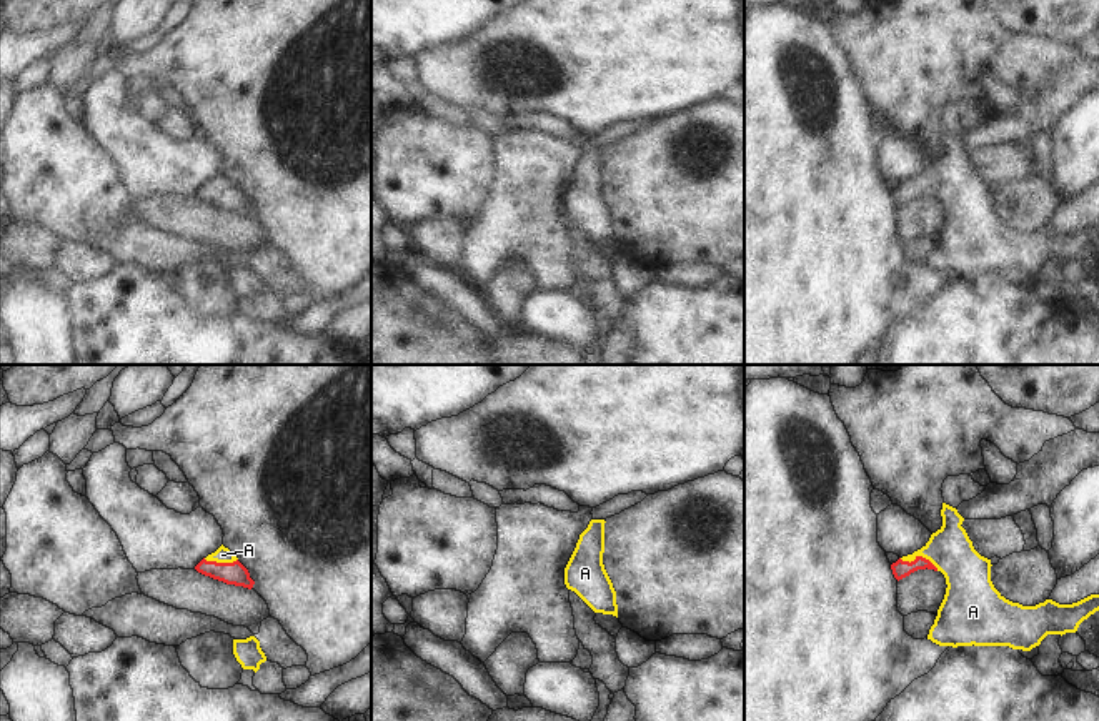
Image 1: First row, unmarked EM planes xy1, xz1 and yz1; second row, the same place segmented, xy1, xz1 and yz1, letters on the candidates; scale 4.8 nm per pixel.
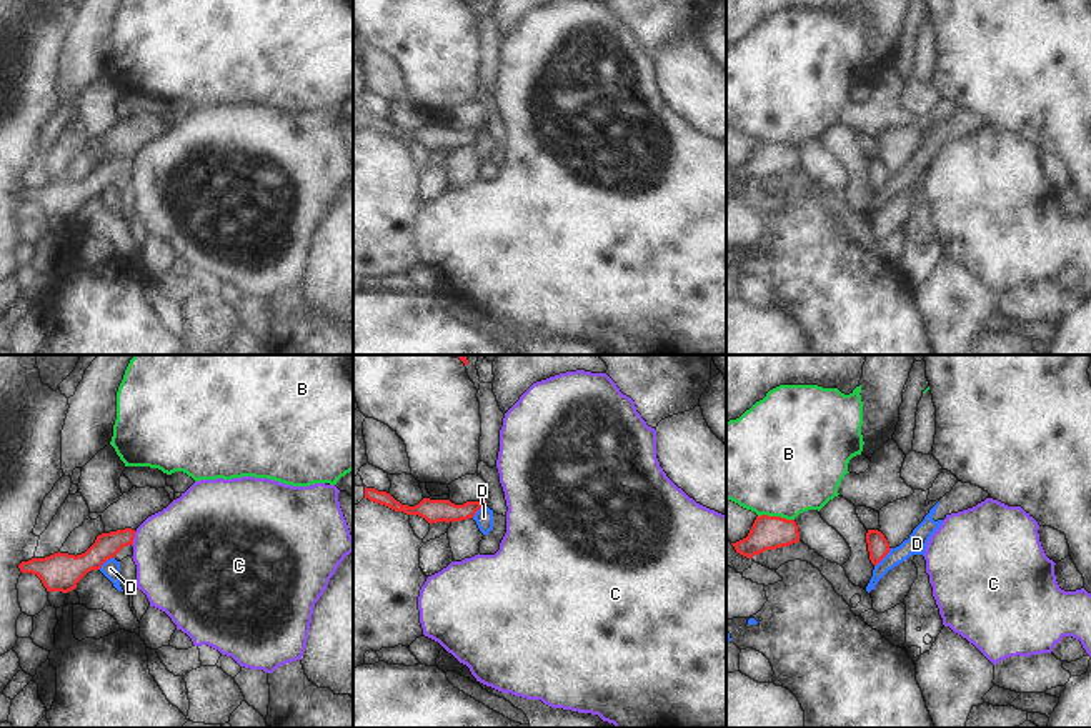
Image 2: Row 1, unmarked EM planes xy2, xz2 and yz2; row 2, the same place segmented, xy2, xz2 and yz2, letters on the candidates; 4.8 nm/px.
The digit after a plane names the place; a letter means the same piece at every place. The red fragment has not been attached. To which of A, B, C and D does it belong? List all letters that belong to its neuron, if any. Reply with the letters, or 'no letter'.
A.

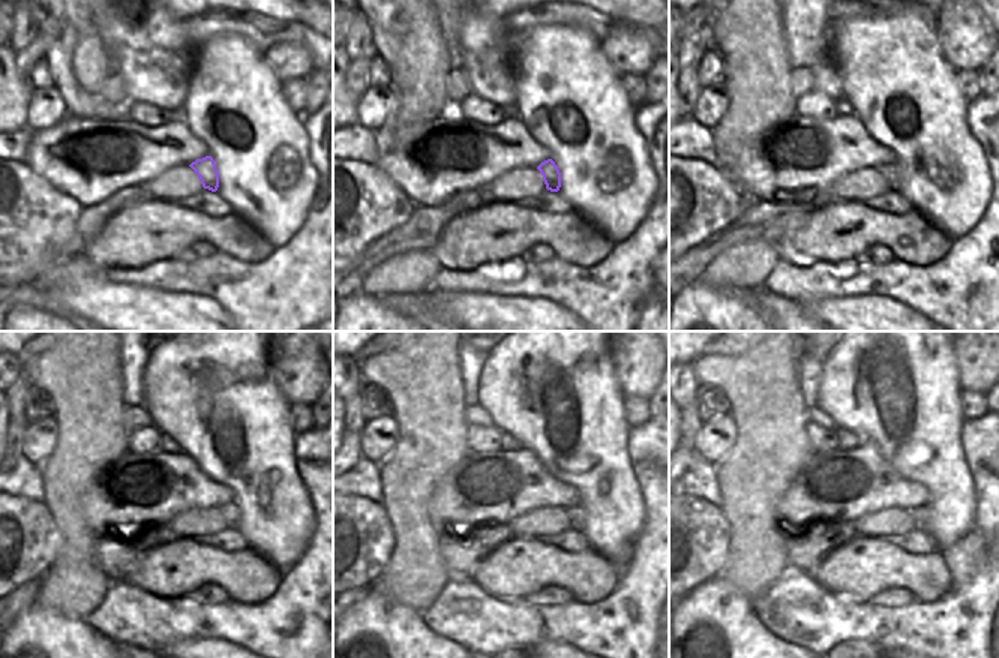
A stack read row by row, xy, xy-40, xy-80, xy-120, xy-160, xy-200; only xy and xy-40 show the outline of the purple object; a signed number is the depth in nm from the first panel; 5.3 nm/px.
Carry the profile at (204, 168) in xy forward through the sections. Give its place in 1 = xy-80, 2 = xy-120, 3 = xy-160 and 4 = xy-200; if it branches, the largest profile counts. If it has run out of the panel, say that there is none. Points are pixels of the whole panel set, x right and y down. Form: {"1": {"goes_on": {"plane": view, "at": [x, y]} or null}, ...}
{"1": {"goes_on": {"plane": "xy-80", "at": [891, 173]}}, "2": {"goes_on": {"plane": "xy-120", "at": [231, 511]}}, "3": {"goes_on": {"plane": "xy-160", "at": [576, 514]}}, "4": {"goes_on": {"plane": "xy-200", "at": [920, 514]}}}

------------------------------------------------------------------------

Search the data for the string "candidates". List each line that has it.

## Output of the task
Image 1: First row, unmarked EM planes xy1, xz1 and yz1; second row, the same place segmented, xy1, xz1 and yz1, letters on the candidates; scale 4.8 nm per pixel.
Image 2: Row 1, unmarked EM planes xy2, xz2 and yz2; row 2, the same place segmented, xy2, xz2 and yz2, letters on the candidates; 4.8 nm/px.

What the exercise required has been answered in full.